### Exercise materials

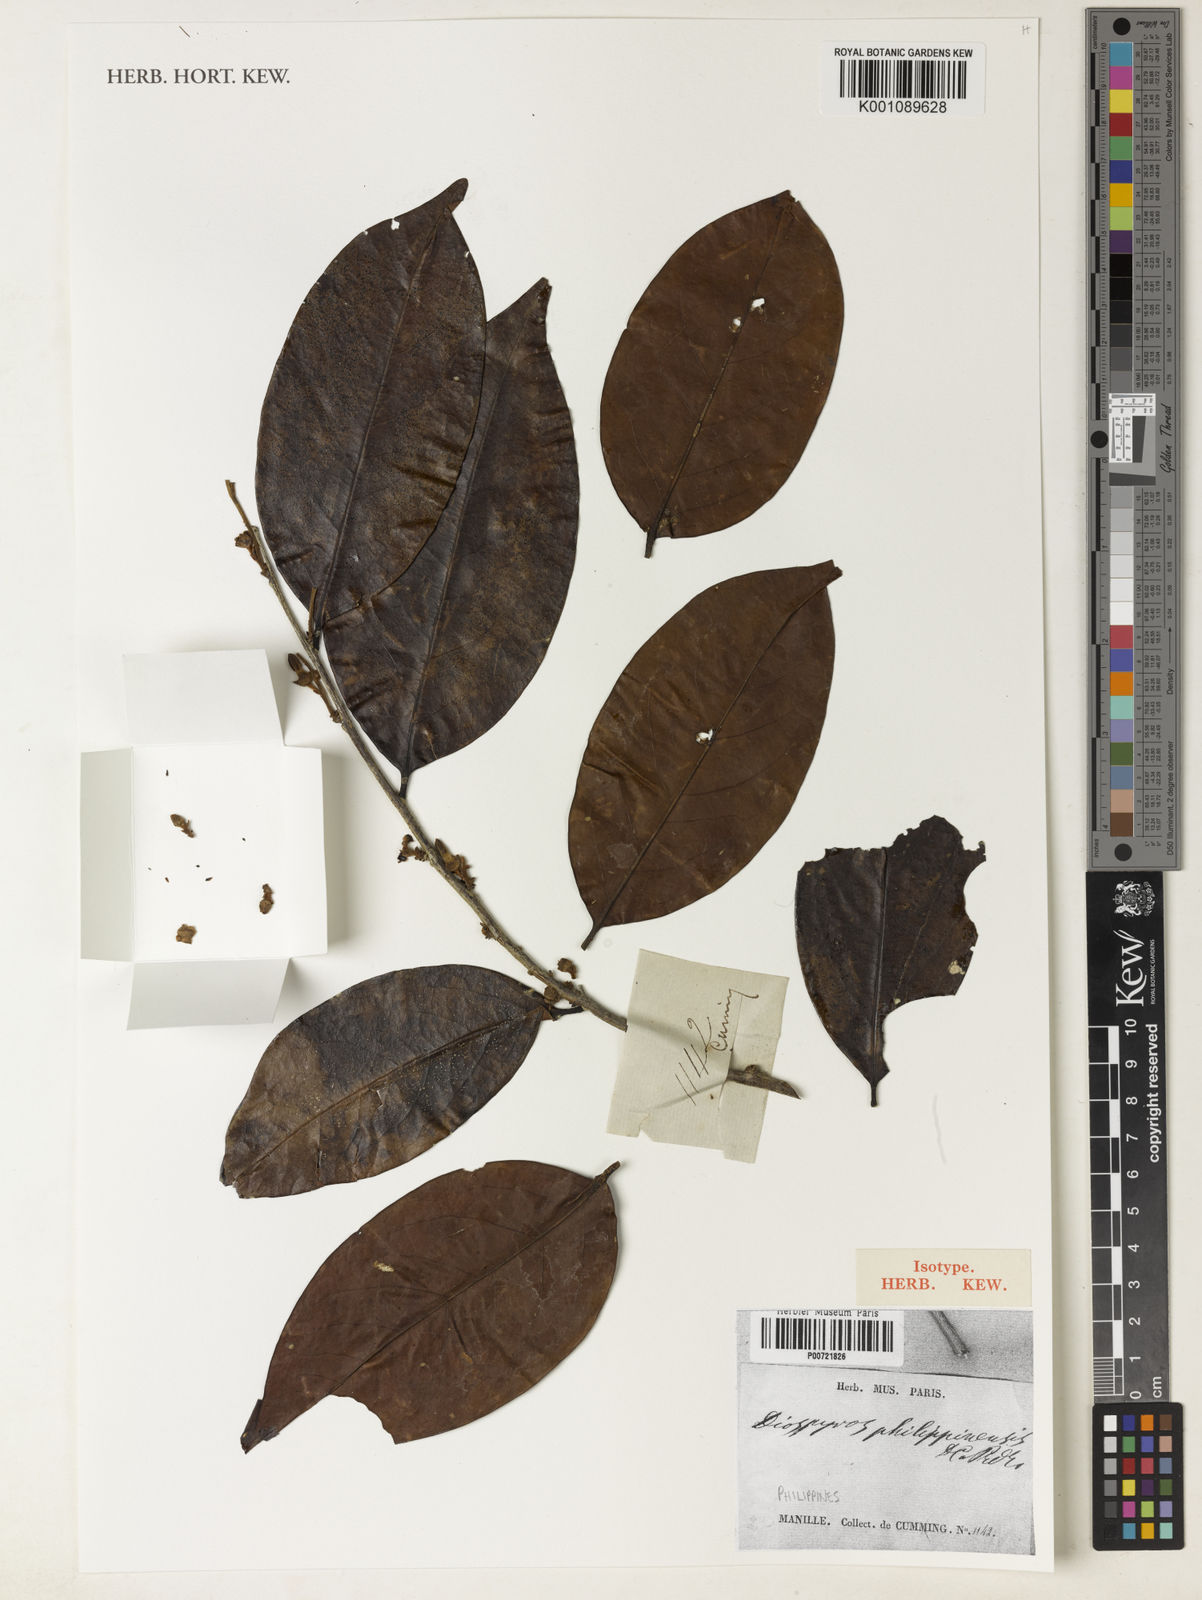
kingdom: Plantae
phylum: Tracheophyta
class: Magnoliopsida
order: Ericales
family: Ebenaceae
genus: Diospyros
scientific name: Diospyros philippinensis
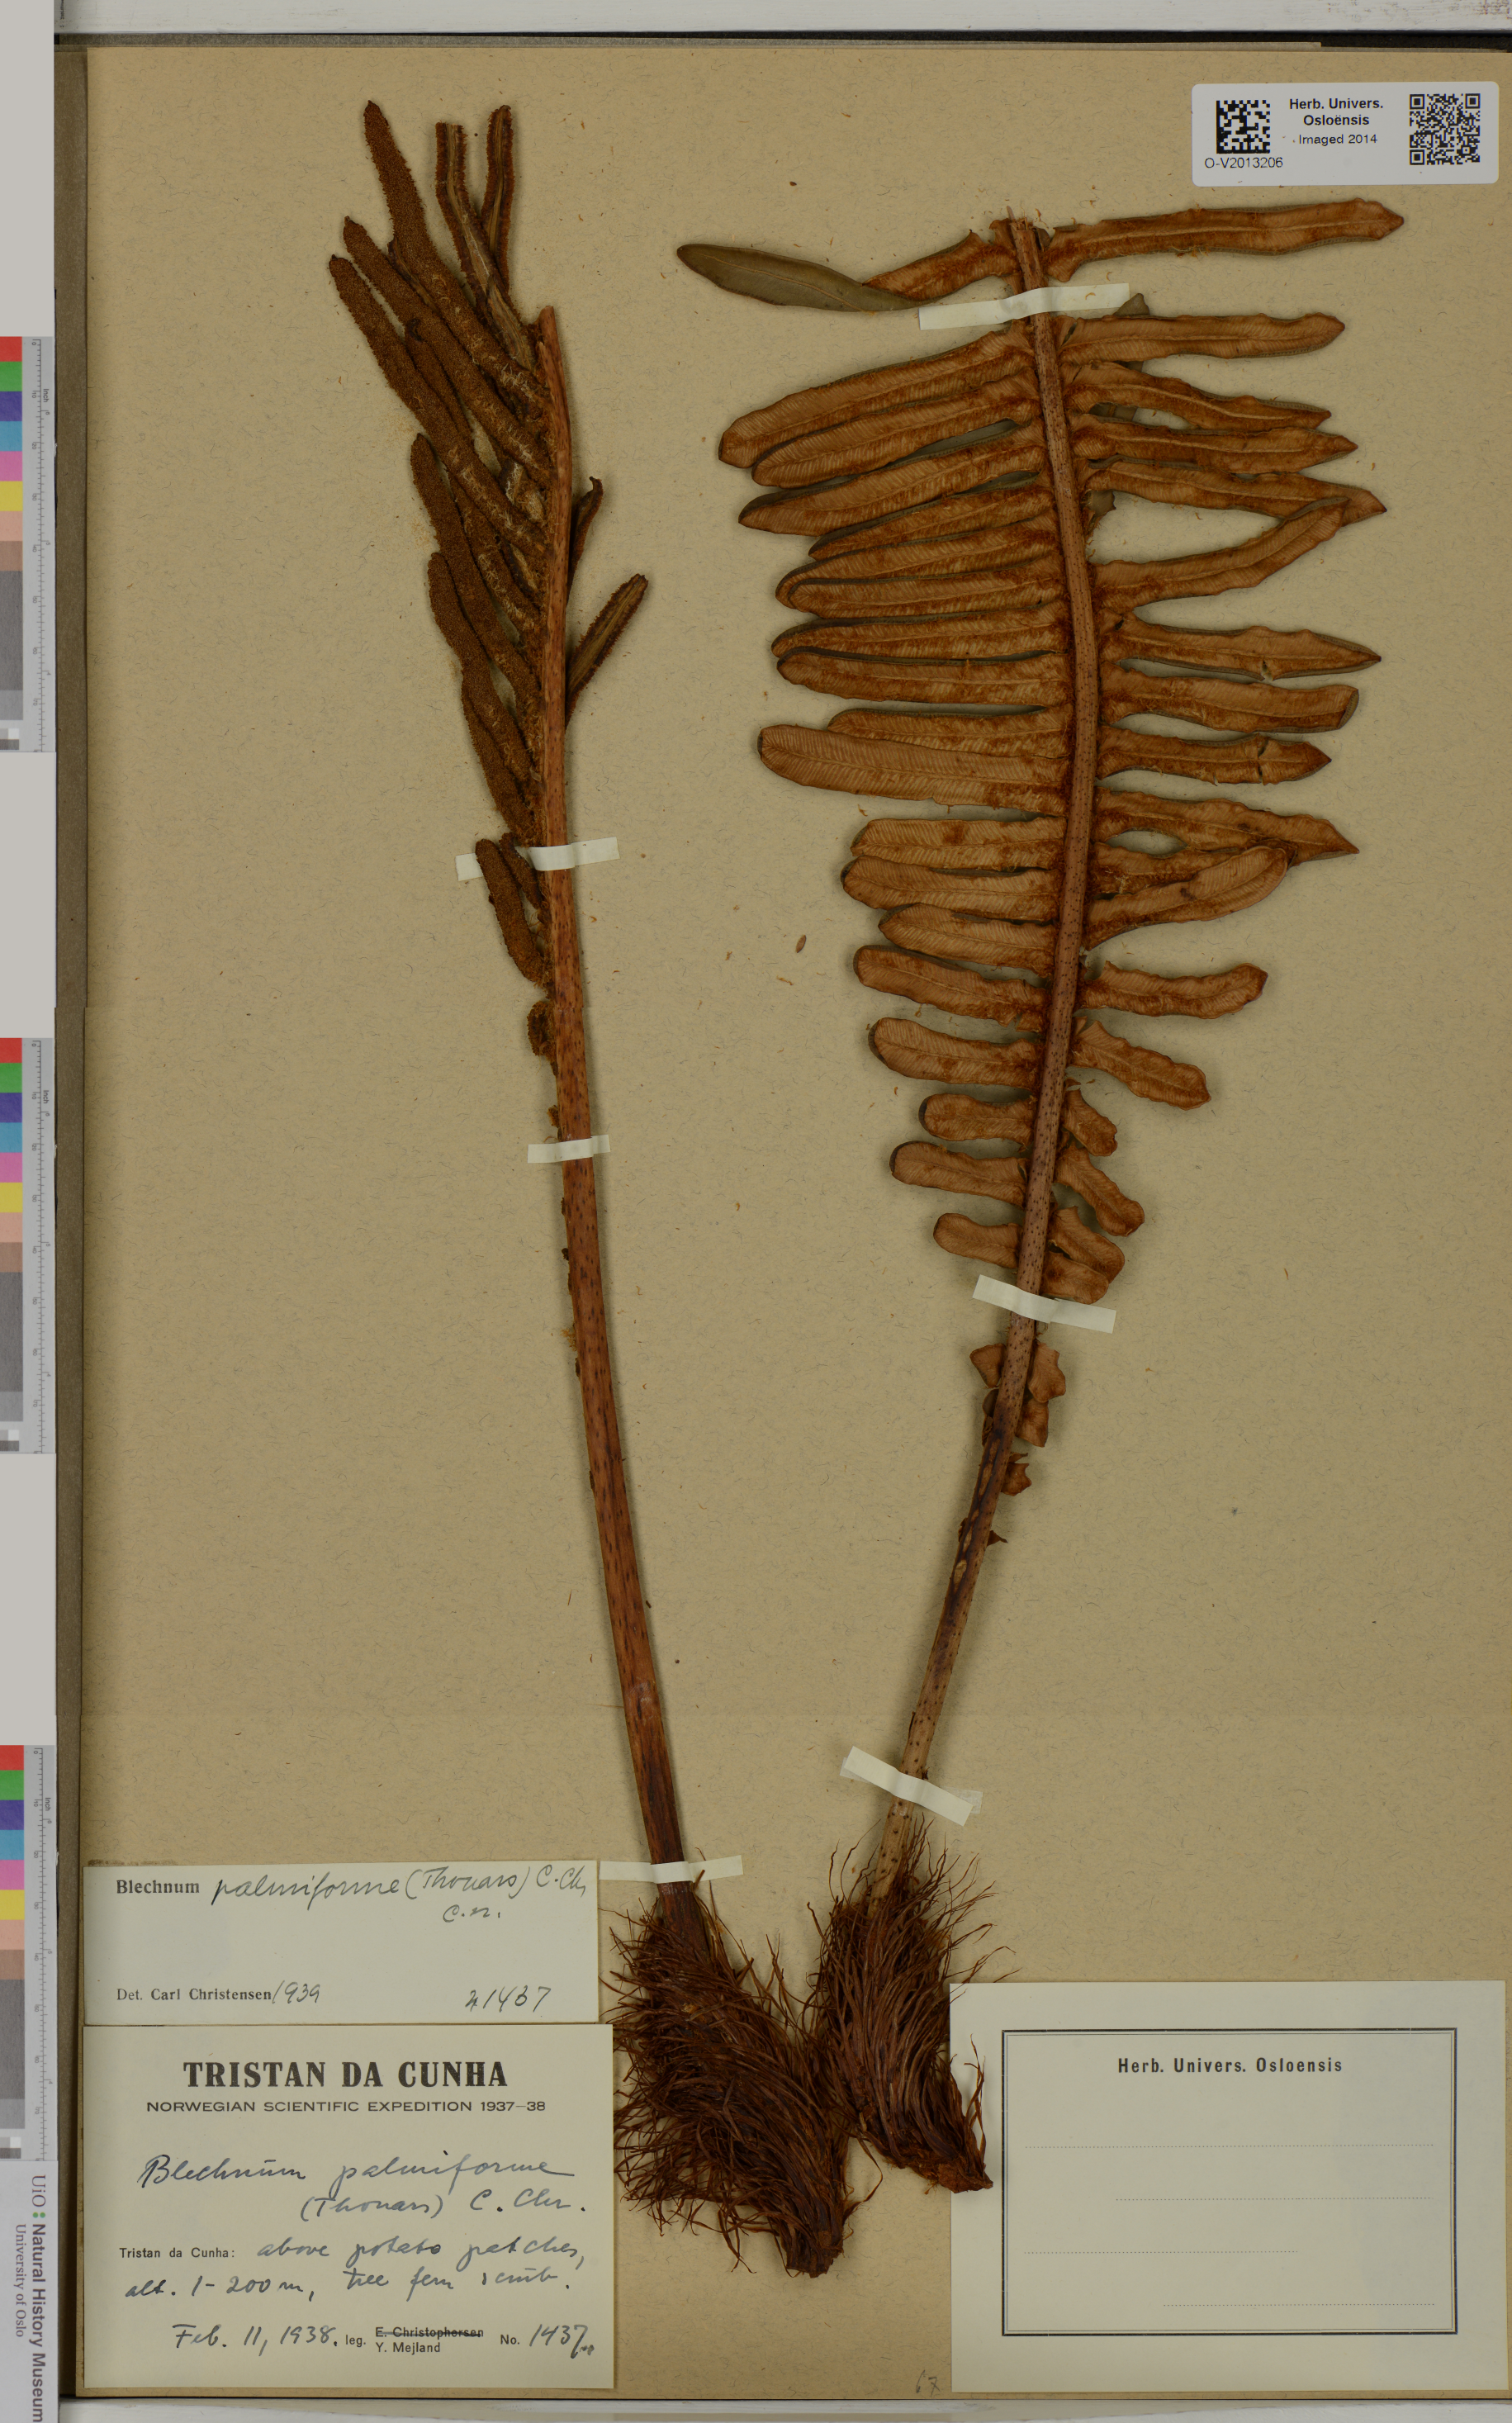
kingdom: Plantae
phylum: Tracheophyta
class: Polypodiopsida
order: Polypodiales
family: Blechnaceae
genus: Lomariocycas
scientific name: Lomariocycas palmiformis
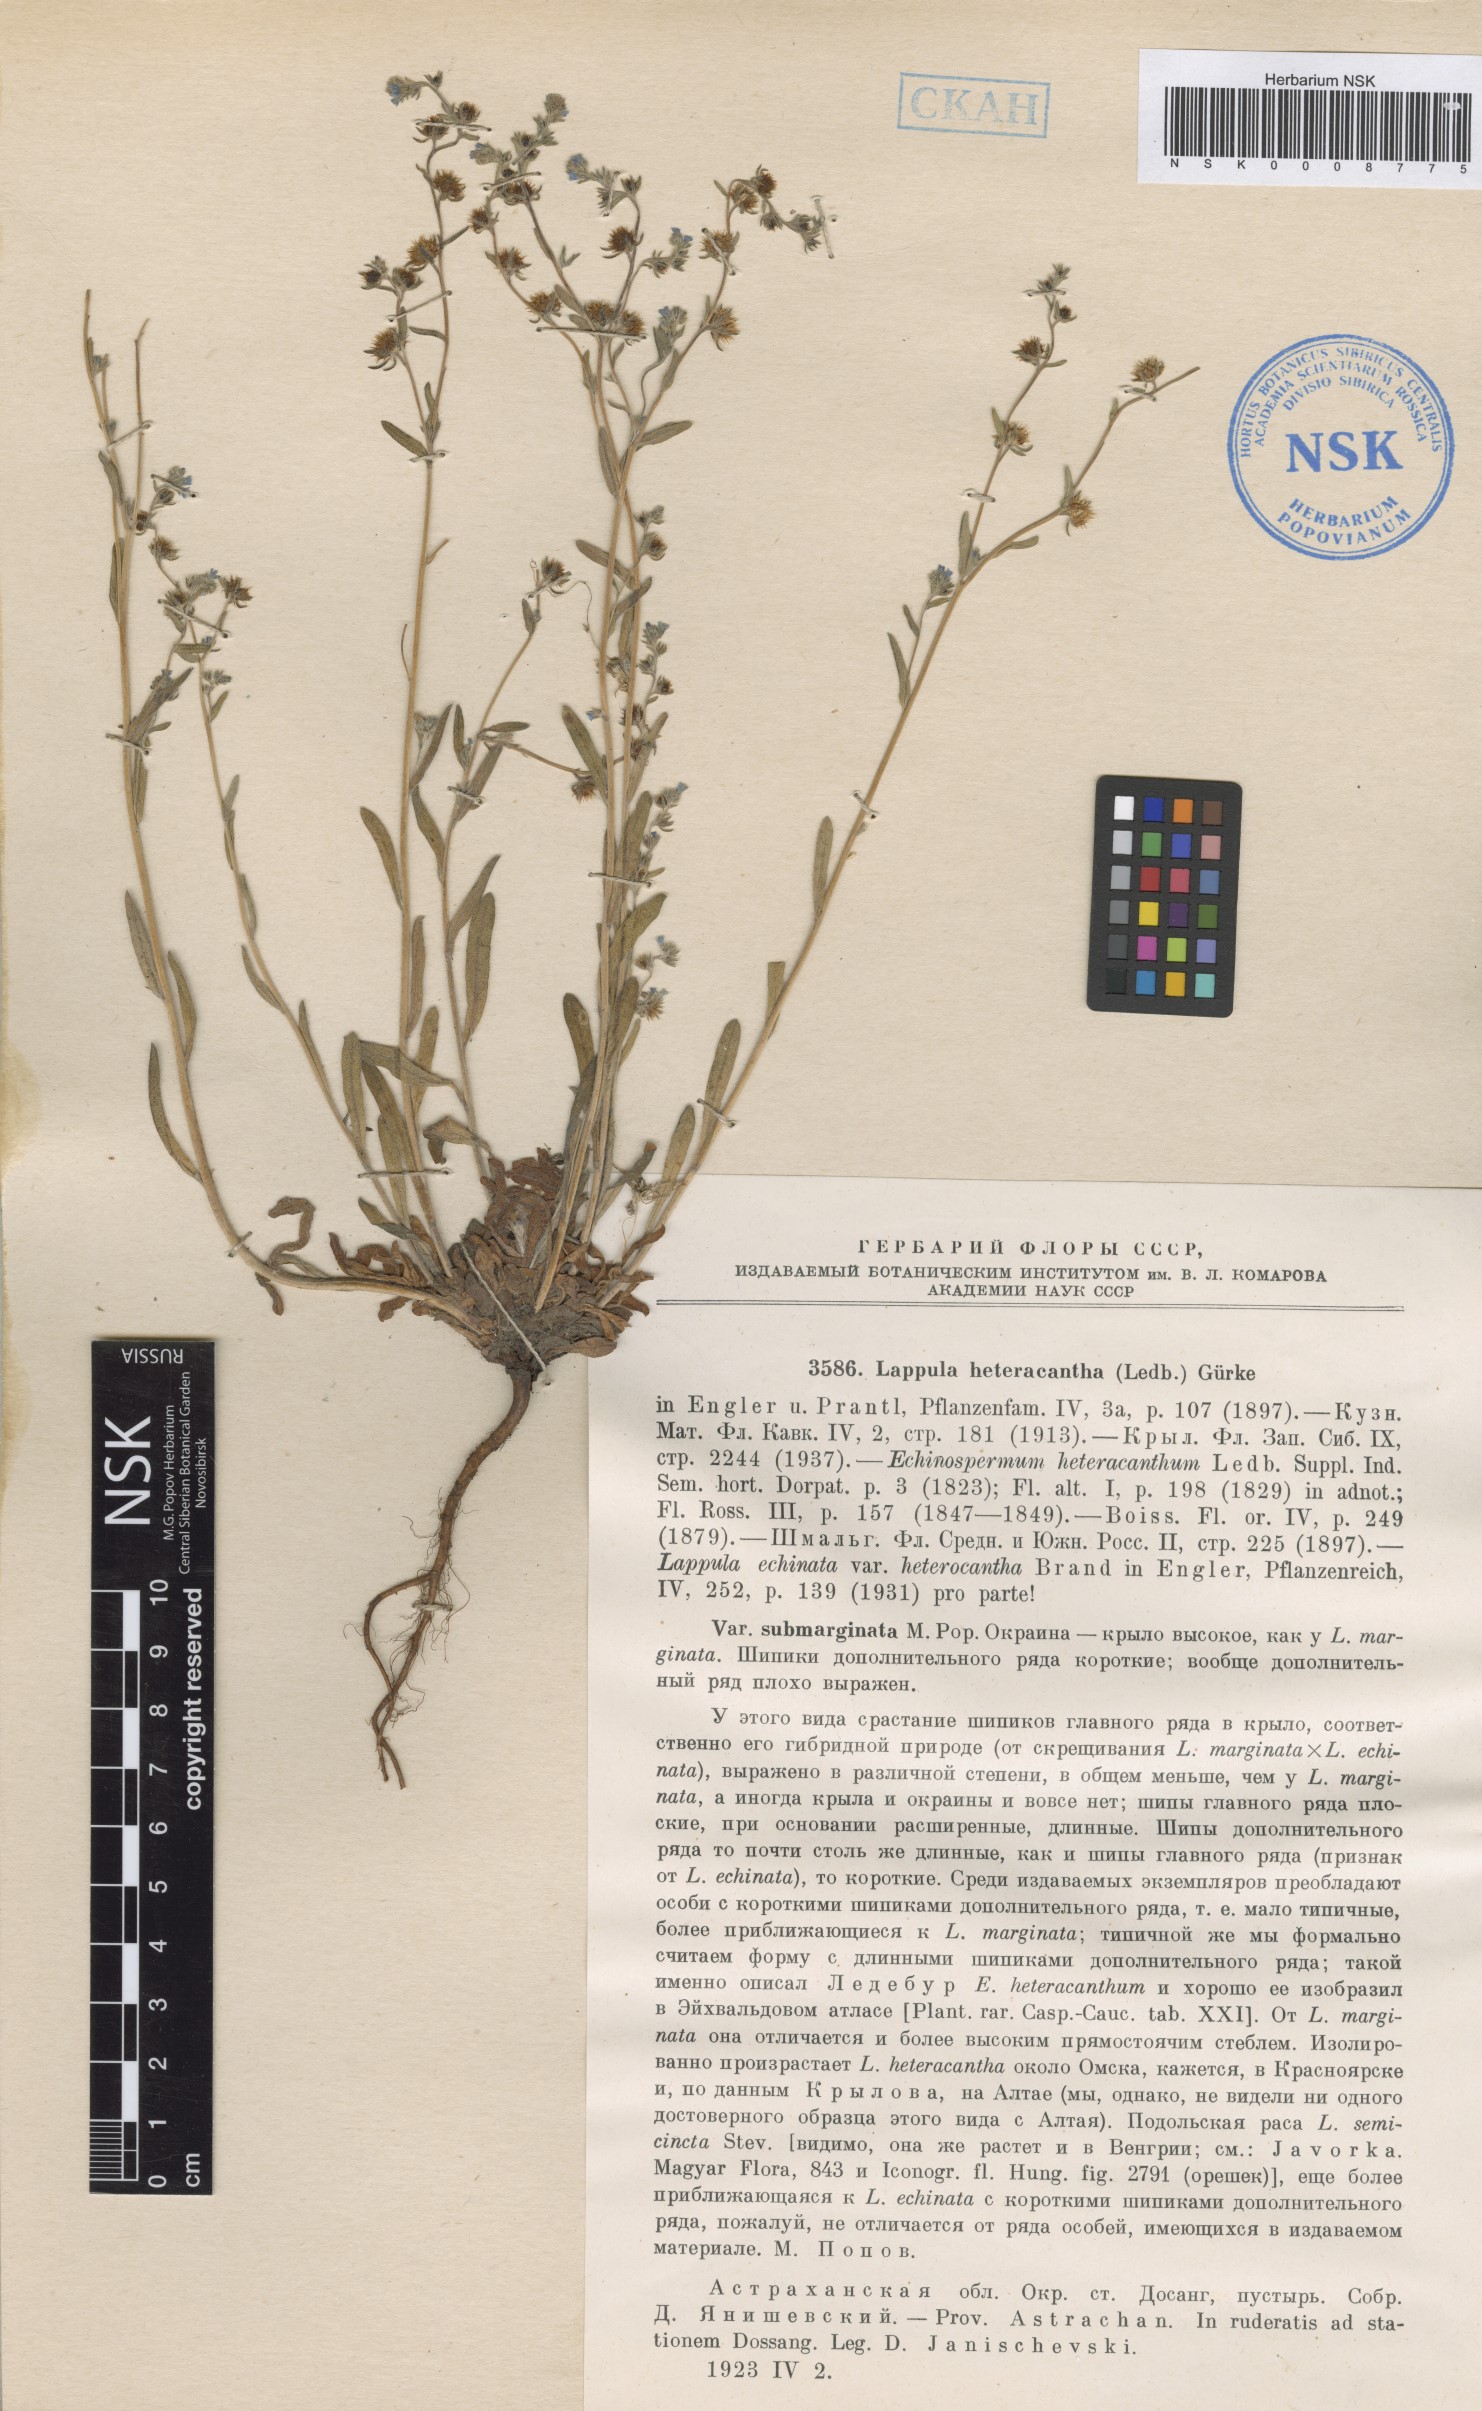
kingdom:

######

* _Written request_: Convert the lines of the material above into a single numbered list, one line per item, and skip any blank lines. Leave the pictures out of your answer.

* _Result for this exercise_:
1. kingdom: Plantae
2. phylum: Tracheophyta
3. class: Magnoliopsida
4. order: Ericales
5. family: Ebenaceae
6. genus: Diospyros
7. scientific name: Diospyros philippinensis
8. kingdom: Plantae
9. phylum: Tracheophyta
10. class: Polypodiopsida
11. order: Polypodiales
12. family: Blechnaceae
13. genus: Lomariocycas
14. scientific name: Lomariocycas palmiformis
15. kingdom:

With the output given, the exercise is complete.